I wonder if any research has been done to measure the scaling property of such techniques.

Let's take an example of feature X that does some speculative pruning when depth <= 5 (+other conditions). If b is the branching factor without X, then the time to depth goes from

Code: Select all

T(d) ~ b^d

to

Code: Select all

T'(d) ~ b'^5 * (b-5)^n

for some b'<b (b' branching factor of the 5 depth trees where X is applied).

This is of course a really sketchy and simplified equation, but it gives an idea. When n goes to infinity, we have

Code: Select all

T'(n)/T(n) ~ (b'/b)^5

some asymptotically we get a constant speedup. That is for the time to depth, which is the reward.

Now, like most things, it's a risk-reward: there is a cost in neglecting some tactics. If this cost is constant, increasing, or decreasing with depth, we are left with a different conclusion as to the asymptotical risk-reward of feature X.

Experiment: I am running a test in DiscoCheck of removing Razoring and Eval pruning, at different time controls:
* 5000 games in 2.5"+0.025"
* 5000 games in 5"+0.05"
* 5000 games in 10"+0.1"
(I don't have the computational ressources to go much further in a reasonable amount of time).

I really hope to see that these featurea are useless at long TC and I can remove them. I may never have the CPU ressources to reach a time control where that becomes apparent though, but curious to see how the scaling graph at least begins.

Can anyone tell me what is move count pruning ?

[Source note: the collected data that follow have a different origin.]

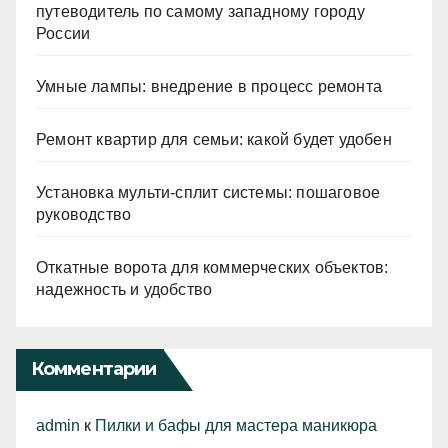
путеводитель по самому западному городу
России
Умные лампы: внедрение в процесс ремонта
Ремонт квартир для семьи: какой будет удобен
Установка мульти-сплит системы: пошаговое
руководство
Откатные ворота для коммерческих объектов:
надежность и удобство
Комментарии
admin
к
Пилки и бафы для мастера маникюра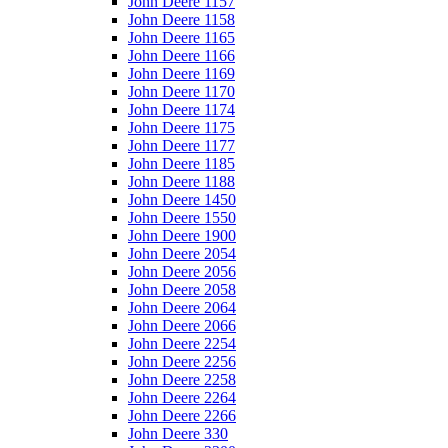
John Deere 1157
John Deere 1158
John Deere 1165
John Deere 1166
John Deere 1169
John Deere 1170
John Deere 1174
John Deere 1175
John Deere 1177
John Deere 1185
John Deere 1188
John Deere 1450
John Deere 1550
John Deere 1900
John Deere 2054
John Deere 2056
John Deere 2058
John Deere 2064
John Deere 2066
John Deere 2254
John Deere 2256
John Deere 2258
John Deere 2264
John Deere 2266
John Deere 330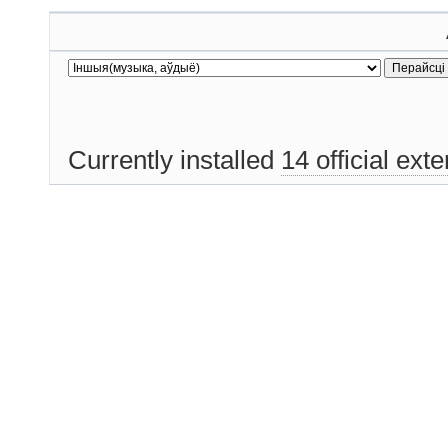
Currently installed
14 official ext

My futility pruning does not give much, if anything:

if (depth <= 200 && i > 0 && !(move is Promotion))
{
int margin = 0;
if (depth <= 100)
margin = capture != null ? capture.Points + 30000 : 30000;
else margin = capture != null ? capture.Points + 50000 : 50000;
if (pos.MaterialCount * pos.CurPlayer + margin <= lb)
{
continue;
}
}

[Don]

Scalability is a fascinating topic. Every once in while there is a post where someone calls into question some well known technique and claims it is not scalable. I remember Vincent Diepeveen claiming all the modern programs were broken because of LMR. But the vast majority of things that are working work at all levels. Unless you have a good reason to believe otherwise it's best to assume that if it helps at one level it will help at another.

Vincent claimed that LMR doesn't work. He also stated that razoring and the likes do not work at long TC. And all that with nothing more than his "intuition" to back up his claim. He also claimed that he invented everything in Diep, and everyone pillaged it (although it's never been open source). Clearly, he lives in coocoo-land, and I don't think anyone serious listens to his hand-waving anymore.

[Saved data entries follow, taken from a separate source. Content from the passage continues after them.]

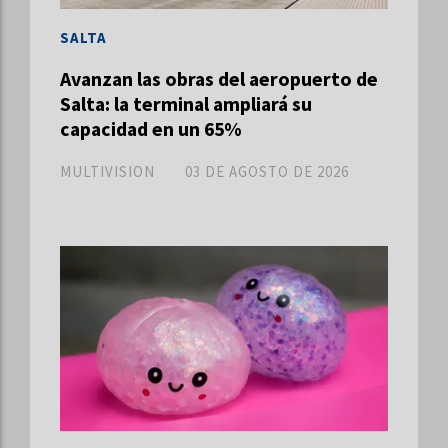
SALTA
Avanzan las obras del aeropuerto de
Salta: la terminal ampliará su
capacidad en un 65%
MULTIVISION
03 DE AGOSTO DE 2026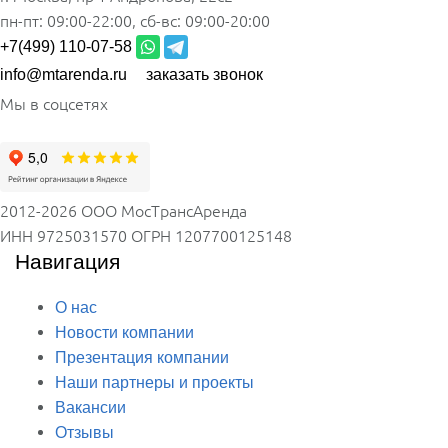
пн-пт:
09:00-22:00,
сб-вс:
09:00-20:00
+7(499) 110-07-58
info@mtarenda.ru
заказать звонок
Мы в соцсетях
2012-2026 ООО МосТрансАренда
ИНН 9725031570
ОГРН 1207700125148
Навигация
О нас
Новости компании
Презентация компании
Наши партнеры и проекты
Вакансии
Отзывы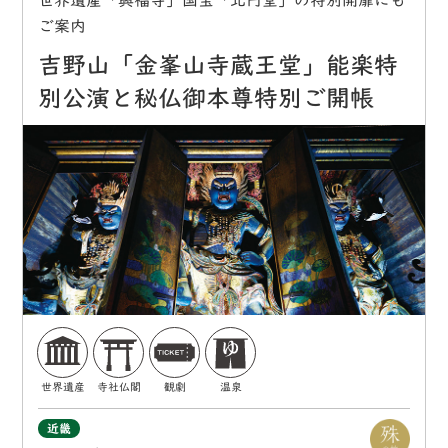
世界遺産「興福寺」国宝「北円堂」の特別開扉にも
ご案内
吉野山「金峯山寺蔵王堂」能楽特
別公演と秘仏御本尊特別ご開帳
世界遺産
寺社仏閣
観劇
温泉
近畿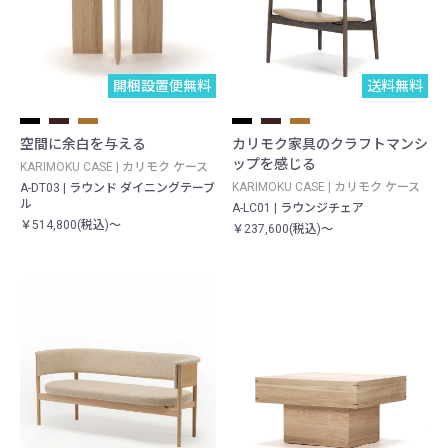
開梱設置便無料
送料無料
空間に余白を与える
カリモク家具のクラフトマンシ
ップを感じる
KARIMOKU CASE | カリモク ケース
KARIMOKU CASE | カリモク ケース
A-DT03 | ラウンド ダイニングテーブ
ル
A-LC01 | ラウンジチェア
￥514,800(税込)～
￥237,600(税込)～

But I wanted to play the devil's advocate and put these razoring and futility pruning techniques into question. If I can remove something without inducing an ELO regression, I will gladly do it. Probably most people already knew the answer, but I just had to see for myself.

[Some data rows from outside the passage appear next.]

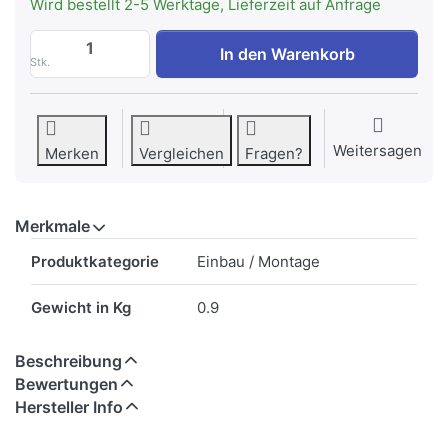
Wird bestellt 2-5 Werktage, Lieferzeit auf Anfrage
MIELE 7134044 | UBS Laugenpumpe max.F
In den Warenkorb
Stk.
Weitersagen
Merken
Vergleichen
Fragen?
Merkmale
Merkmale
Produktkategorie
Einbau / Montage
Gewicht in Kg
0.9
Beschreibung
Bewertungen
Hersteller Info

A trap is that as longer time controls the ratings compress. If you do a good test of scalability you cannot assume a loss of scalability just because the improvement is less at a higher depth. If you have a 20 ELO improvement at game in 5 seconds it may only be 10 or 15 at game in 15 seconds. That is not a scalability issue, that is just a side-effect on longer matches where draws become more and more common with depth.

Very true. And that fact, combined with my results tend to prove that razoring and futility pruning actually scale positively, if anything.

Also, it made me realize that the Stockfish team are wasting a lot of good patches, because of their ultra-conservative scaling test. They assume a worse result at long TC means the patch doesn't scale, which is a mistake as it neglects the compression effect.

As I said, scaling is a fascinating subject and one that interests me. We are still trying to figure out what the general principles of scaling are.